Lors des condoléances et des réunions de soutien aux familles des victimes, les indignés dénoncent le carnage immonde, signe de lâcheté associé à la faiblesse.
Au même instant Daech revendique l’attentat, honore les deux “chouhadas” et applaudit leur héroïque prouesse. En outre l’E.I. promet de récidiver. Les tueurs voulaient abattre les touristes venus d’ailleurs et semblaient tenir à épargner leurs compatriotes, présumés musulmans, présents au musée. A l’évidence leur cible était les “kouffars” et entre les multiples organisations takfiristes cette prise de position tire un trait d’union. L’appartenance à ces formations djihadistes inculque chez l’individu intégré au groupe, l’état d’esprit tueur a priori et cet arrière-plan référé à la religiosité fonde le support de l’interprétation privilégiée eu égard à la foison des autres déterminations de l’action.

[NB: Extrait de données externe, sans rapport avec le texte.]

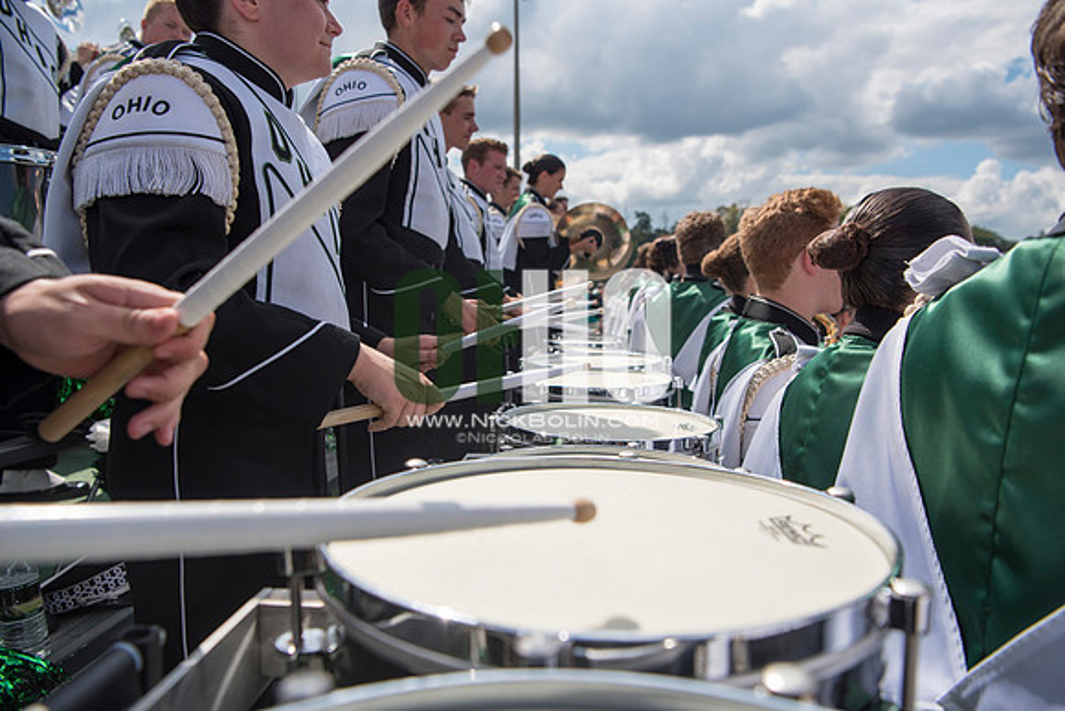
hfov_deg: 69.4
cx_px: 532
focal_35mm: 26
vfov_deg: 49.6
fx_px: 769
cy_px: 356
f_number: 4.5
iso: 200
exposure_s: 1/2500
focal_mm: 26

Car pour la recrue de l’islamisme le camp d’entraînement prépare à la guerre et non pas au terrorisme. Dès lors la tendance à introduire cet engagé au pavillon des perturbés, pose problème et rate la façon dont il se perçoit lui-même. Ce vice de forme a, pour nom, le psychologisme. Après l’ère de la palabre juridique voici venue l’époque de la mainmise psychanalytique. Or l’assimilation du jihadiste au guidé par un mental détraqué encoure le risque d’orienter ce point de vue vers une voie sans issue.

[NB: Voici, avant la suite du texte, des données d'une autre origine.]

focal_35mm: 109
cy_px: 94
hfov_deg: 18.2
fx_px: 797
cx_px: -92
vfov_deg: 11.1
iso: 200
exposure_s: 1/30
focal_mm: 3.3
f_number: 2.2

Le guérisseur des temps modernes tend, ainsi, à confondre le champ des processus collectifs avec le domaine élucidé, à juste titre, par l’éclairage de la pratique psycho-pathologique. Ce mélange des genres fut, peut-être, l’une des raisons qui incita le maître à penser des psychanalystes contemporains à proférer ce verdict catégorique mais, sans doute, quelque peu outrancier : « la psychanalyse c’est de la foutaise”.
Car la réduction de l’éveillé ou l’endormi au malsain d’esprit, conduirait à inscrive l’histoire de la civilisation islamique depuis le djihad initiatique au panthéon des affaires pathologiques. Mais avec ou sans trouble psychique la religion fournit un sens à la vie. Richesse ou pauvreté, dépression ou exaltation, chômage ou travail, échec ou succès pourraient accompagner cette fonctionnalité inhérente à la religiosité mais sans la remplacer. Dès lors à quoi sert d’inventer une circonstance atténuante au socialisé comme vous et moi mais pour tuer au nom de sa croyance ? Après l’autre carnage commis au siège de Charlie Hebdo et lors de l’ample marche solidaire une journaliste parisienne proclamait sans une once d’hésitation : « La religion c’est de la merde”.
Mais sous le soleil d’Allah seul Bourguiba osa moquer les turbans, remettre en question le Ramadan et monter à l’assaut de la Zitouna. Maintenant les drôles de djihadistes vitupèrent à qui mieux l’authentique réformiste. L’enjeu collectif de cette lutte, bipolarise les positions prises à propos du Bardo et de Charlie Hebdo. Les mesures adoptées pour honorer les touristes assassinés suscitent l’approbation des modernistes et le désaveu des takfiristes.
Le mutisme de partis charaïques en dit long sur leur adhésion au projet partagé avec les commanditaires des tireurs à bout portant.
Aujourd’hui, en dépit de l’émotion l’appel à l’unité ne saurait occulter la bipartition de la société. Liée au rapport de force l’institution de la charia ou de l’Etat civil appartient à qui détient le pouvoir d’imposer l’un ou l’autre choix. Pour l’instant l’élan de solidarité internationale ne saurait plaire aux tenants de la « réislamisation » à coups de bâton mais j’ai vu quelqu’un, larmes aux yeux, écouter les propos chaleureux tenus par madame Anne Hidalgo.
Après l’effroyable drame, le bonheur procuré par le geste et la parole de cette personne de qualité renoue avec ce fabuleux message légué par madame de Staïel : « L’idée de la mort qui décourage les esprits vulgaires rend le génie plus audacieux et le mélange des beautés de la nature et des horreurs de la destruction excite je ne sais quel délire de bonheur et d’effroi sans lesquels on ne peut ni comprendre, ni décrire le spectacle de ce monde ».